(注)本レポートは「マイライブラリー(前田高行論稿集)」で一括してご覧いただけます。
http://members3.jcom.home.ne.jp/3632asdm/0342ImfWeoApr2015.pdf
(6か月前より下方修正された今年と来年の成長率!)
2.前回(2014年10月)と今回(2015年4月)の比較
(表http://members3.jcom.home.ne.jp/maeda1/1-B-2-08.pdf参照)
(図http://members3.jcom.home.ne.jp/maeda1/2-B-2-01.pdf参照)
(1) 世界および主要地域・国
上述のとおり今回(WEO2015Apr)の成長率の見通しは今年(2015年)が3.5%であり、来年(2016年)は3.8%である。これに対して前回(WEO2014Oct)の見通しでは2015年が3.8%、2016年は4.0%であり今回成長率はいずれも下方修正されている。つまり2015年から2016年にかけて成長が高まるとの見通しに変わりはないが、加速の度合いが鈍っている。IMFは世界経済の回復が遅れると予測しているようである。
国別にみると明暗が分かれ、日本の場合今年、来年ともに成長率は上方修正されている(今年:0.8%→1.0%、来年:0.8%→1.2%)。同様にインドも今年は6.4%→7.5%に、来年も6.5%→7.5%と1ポイント以上高くなっている。これに対して米国は前回見通し通りで変化はないが、中国および韓国の場合は今年、来年ともに0.5ポイント前後下方修正されている。特にロシアは前回予測では今年、来年ともにわずかではあるがプラス成長とされていたものが、今回は今年マイナス3.8%、来年もマイナス1.1%と2年連続のマイナス成長である。
(2)MENA諸国
MENA地域の成長率は2015年が前回の3.8%から2.7%に、また2016年も4.5%から3.7%へと大幅に下方修正されている。MENA諸国の中で成長率が前回に比べて上方修正されたのはイスラエルとエジプトの2か国だけであり、その他の国々はすべて横ばいか下方修正されている。産油国についてもたとえばサウジアラビアは今年1.5ポイント、来年も1.7ポイント下がっており、UAEは両年ともに1.3ポイント下方修正されている。
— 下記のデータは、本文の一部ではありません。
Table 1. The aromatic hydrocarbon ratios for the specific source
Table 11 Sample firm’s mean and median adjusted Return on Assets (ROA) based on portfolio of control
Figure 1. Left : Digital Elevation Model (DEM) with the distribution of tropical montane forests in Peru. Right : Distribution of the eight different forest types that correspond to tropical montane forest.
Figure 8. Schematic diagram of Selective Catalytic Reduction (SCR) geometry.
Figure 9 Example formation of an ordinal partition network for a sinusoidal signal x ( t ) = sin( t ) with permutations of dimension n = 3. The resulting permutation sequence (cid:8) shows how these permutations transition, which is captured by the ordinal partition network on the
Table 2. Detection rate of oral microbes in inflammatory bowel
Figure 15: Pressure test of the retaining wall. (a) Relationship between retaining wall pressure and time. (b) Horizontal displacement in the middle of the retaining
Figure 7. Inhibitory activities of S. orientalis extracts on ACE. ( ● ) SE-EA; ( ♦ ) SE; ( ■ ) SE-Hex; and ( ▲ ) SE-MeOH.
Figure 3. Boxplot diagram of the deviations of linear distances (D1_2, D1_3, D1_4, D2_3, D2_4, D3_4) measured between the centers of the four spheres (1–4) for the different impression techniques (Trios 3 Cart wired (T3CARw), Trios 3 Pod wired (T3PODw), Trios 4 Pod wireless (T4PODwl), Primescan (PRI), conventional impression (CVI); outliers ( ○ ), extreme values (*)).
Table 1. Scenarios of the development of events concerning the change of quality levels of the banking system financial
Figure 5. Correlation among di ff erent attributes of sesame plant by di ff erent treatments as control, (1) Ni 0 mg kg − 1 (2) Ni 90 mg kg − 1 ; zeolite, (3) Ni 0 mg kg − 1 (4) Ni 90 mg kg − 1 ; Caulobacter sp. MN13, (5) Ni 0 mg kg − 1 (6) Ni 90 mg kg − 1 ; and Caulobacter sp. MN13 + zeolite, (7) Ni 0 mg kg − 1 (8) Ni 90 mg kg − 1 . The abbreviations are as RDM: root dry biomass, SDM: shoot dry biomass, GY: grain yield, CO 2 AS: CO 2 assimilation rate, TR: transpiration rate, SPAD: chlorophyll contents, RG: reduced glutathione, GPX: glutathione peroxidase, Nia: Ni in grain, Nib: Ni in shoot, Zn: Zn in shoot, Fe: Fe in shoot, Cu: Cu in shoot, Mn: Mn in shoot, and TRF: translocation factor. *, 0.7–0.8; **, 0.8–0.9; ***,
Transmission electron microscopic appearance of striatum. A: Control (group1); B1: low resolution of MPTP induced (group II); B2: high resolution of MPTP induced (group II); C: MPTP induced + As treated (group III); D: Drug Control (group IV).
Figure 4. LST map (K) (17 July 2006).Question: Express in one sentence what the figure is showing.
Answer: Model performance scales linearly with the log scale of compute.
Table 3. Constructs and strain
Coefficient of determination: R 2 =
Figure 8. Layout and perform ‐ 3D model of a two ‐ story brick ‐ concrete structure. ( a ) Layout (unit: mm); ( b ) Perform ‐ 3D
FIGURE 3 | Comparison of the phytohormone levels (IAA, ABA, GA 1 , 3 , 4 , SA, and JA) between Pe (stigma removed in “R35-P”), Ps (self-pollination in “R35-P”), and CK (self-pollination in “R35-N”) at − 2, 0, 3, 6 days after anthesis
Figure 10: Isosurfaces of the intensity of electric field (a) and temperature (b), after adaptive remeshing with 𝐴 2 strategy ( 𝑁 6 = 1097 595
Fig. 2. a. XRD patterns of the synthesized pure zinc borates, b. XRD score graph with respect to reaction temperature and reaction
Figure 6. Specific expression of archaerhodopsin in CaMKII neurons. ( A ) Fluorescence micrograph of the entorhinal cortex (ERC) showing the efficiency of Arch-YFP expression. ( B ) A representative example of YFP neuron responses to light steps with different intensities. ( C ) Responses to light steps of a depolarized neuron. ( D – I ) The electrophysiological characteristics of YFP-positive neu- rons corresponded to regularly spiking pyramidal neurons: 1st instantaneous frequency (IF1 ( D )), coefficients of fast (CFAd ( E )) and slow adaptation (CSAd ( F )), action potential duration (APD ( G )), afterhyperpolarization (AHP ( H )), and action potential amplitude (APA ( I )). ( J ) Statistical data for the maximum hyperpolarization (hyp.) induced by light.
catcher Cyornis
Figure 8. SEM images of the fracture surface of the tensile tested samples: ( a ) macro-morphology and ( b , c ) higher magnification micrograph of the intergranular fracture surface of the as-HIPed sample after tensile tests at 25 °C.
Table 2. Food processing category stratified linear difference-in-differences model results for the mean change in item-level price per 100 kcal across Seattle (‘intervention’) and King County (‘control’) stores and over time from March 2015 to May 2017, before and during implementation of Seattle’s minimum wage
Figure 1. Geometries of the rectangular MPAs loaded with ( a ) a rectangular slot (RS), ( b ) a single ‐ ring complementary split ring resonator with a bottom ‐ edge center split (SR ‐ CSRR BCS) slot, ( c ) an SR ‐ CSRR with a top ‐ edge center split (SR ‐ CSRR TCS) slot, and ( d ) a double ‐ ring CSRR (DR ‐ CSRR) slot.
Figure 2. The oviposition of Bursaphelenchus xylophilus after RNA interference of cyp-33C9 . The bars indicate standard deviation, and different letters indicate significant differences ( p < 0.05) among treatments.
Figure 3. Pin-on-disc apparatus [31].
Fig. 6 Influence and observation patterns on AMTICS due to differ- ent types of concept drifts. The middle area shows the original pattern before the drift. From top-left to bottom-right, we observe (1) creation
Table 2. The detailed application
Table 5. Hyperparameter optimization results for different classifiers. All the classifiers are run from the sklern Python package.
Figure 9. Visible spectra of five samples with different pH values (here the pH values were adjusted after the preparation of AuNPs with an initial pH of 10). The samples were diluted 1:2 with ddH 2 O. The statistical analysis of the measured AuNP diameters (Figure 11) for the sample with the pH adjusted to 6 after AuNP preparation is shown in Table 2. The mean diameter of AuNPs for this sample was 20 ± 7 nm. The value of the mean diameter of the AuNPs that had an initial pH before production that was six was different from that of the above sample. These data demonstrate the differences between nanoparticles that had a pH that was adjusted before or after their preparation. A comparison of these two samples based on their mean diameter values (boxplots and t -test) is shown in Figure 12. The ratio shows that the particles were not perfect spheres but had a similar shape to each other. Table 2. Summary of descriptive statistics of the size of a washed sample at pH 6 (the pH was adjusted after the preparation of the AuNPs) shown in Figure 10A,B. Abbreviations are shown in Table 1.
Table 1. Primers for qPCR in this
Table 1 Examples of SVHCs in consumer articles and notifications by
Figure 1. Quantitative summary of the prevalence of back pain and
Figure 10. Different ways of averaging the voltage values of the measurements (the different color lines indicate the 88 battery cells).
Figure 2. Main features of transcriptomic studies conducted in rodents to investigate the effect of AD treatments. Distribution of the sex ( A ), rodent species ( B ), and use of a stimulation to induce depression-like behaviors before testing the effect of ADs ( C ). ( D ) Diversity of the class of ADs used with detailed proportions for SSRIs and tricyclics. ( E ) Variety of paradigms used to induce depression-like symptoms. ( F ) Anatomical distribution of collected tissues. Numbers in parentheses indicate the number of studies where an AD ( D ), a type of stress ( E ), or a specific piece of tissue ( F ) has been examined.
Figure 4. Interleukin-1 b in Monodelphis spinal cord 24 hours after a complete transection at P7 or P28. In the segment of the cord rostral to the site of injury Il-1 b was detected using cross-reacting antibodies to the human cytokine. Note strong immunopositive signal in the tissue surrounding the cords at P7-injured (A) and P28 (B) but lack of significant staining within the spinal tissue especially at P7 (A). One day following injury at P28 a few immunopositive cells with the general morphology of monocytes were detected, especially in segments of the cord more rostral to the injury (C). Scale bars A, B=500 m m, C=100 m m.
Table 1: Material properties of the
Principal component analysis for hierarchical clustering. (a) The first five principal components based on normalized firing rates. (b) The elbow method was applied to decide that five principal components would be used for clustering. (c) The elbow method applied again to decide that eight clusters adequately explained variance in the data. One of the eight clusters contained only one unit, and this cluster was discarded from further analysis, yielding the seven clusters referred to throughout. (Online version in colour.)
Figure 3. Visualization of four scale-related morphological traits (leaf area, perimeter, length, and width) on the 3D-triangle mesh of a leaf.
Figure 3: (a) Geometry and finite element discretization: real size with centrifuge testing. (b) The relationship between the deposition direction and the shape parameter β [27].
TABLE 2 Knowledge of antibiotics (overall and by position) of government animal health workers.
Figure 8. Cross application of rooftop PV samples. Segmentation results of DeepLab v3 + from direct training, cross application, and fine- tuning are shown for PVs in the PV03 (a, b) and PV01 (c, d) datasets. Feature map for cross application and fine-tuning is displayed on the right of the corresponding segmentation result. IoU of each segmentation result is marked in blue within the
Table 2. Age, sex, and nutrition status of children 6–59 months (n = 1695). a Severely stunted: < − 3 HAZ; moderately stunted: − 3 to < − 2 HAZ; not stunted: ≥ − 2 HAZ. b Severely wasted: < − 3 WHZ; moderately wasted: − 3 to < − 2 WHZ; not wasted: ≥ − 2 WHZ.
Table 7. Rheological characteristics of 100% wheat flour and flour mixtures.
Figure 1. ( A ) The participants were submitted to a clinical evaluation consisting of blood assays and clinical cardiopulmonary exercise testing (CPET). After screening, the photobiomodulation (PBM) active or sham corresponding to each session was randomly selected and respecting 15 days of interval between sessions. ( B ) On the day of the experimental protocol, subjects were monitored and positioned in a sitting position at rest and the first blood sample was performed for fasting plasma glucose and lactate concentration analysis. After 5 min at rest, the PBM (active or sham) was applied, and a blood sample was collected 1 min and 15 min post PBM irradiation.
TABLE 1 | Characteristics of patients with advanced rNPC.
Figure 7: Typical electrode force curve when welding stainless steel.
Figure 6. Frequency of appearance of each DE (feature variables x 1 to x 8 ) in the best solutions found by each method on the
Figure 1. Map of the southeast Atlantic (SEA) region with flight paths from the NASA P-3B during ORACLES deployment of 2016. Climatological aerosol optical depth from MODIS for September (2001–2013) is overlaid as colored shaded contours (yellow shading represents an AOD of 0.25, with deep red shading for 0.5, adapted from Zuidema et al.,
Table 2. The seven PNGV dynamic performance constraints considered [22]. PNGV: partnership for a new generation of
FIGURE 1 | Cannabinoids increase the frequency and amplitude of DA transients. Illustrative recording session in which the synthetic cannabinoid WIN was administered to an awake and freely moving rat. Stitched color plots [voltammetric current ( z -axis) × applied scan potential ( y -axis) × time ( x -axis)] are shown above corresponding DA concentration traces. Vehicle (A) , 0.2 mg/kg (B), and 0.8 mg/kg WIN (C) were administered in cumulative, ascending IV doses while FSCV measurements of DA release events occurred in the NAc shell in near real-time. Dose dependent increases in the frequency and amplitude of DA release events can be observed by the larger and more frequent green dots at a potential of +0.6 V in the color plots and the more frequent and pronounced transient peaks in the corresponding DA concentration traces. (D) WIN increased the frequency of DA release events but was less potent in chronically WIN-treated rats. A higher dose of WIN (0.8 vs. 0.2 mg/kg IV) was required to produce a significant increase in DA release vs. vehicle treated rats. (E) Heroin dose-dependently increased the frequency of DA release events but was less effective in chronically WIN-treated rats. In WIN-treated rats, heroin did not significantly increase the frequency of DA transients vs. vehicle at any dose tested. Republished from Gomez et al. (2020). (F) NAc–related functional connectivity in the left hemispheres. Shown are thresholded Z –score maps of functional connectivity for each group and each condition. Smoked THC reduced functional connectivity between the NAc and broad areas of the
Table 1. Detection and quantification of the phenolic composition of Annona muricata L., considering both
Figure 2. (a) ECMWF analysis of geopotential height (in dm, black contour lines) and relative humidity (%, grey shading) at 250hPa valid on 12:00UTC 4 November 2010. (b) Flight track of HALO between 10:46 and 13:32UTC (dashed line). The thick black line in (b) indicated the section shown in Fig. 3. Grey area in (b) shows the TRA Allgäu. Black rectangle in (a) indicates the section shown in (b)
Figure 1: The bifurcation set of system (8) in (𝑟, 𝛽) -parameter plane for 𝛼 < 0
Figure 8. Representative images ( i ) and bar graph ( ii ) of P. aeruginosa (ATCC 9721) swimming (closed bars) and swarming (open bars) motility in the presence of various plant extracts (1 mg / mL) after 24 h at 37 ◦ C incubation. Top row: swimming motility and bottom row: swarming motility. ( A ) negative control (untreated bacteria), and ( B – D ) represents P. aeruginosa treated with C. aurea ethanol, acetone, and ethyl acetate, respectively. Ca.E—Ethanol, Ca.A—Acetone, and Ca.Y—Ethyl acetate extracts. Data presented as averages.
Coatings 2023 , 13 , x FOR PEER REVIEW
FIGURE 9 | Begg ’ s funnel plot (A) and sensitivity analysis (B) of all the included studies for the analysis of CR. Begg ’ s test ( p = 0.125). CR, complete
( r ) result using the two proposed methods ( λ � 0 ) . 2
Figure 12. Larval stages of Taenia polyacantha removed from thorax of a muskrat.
特に今年の修正幅が大きいのはリビアおよびイエメンであり、リビアは前回の15.0%から今回4.6%に、イエメンはおなじく4.6%からマイナス2.2%に見直しされている。両国とも昨年後半から内戦状態であることが下方修正の理由であろう。なお「イスラム国」を含めた反政府組織が跋扈し無政府状態に陥っているシリアは前回も今回もIMFはデータを発表していない。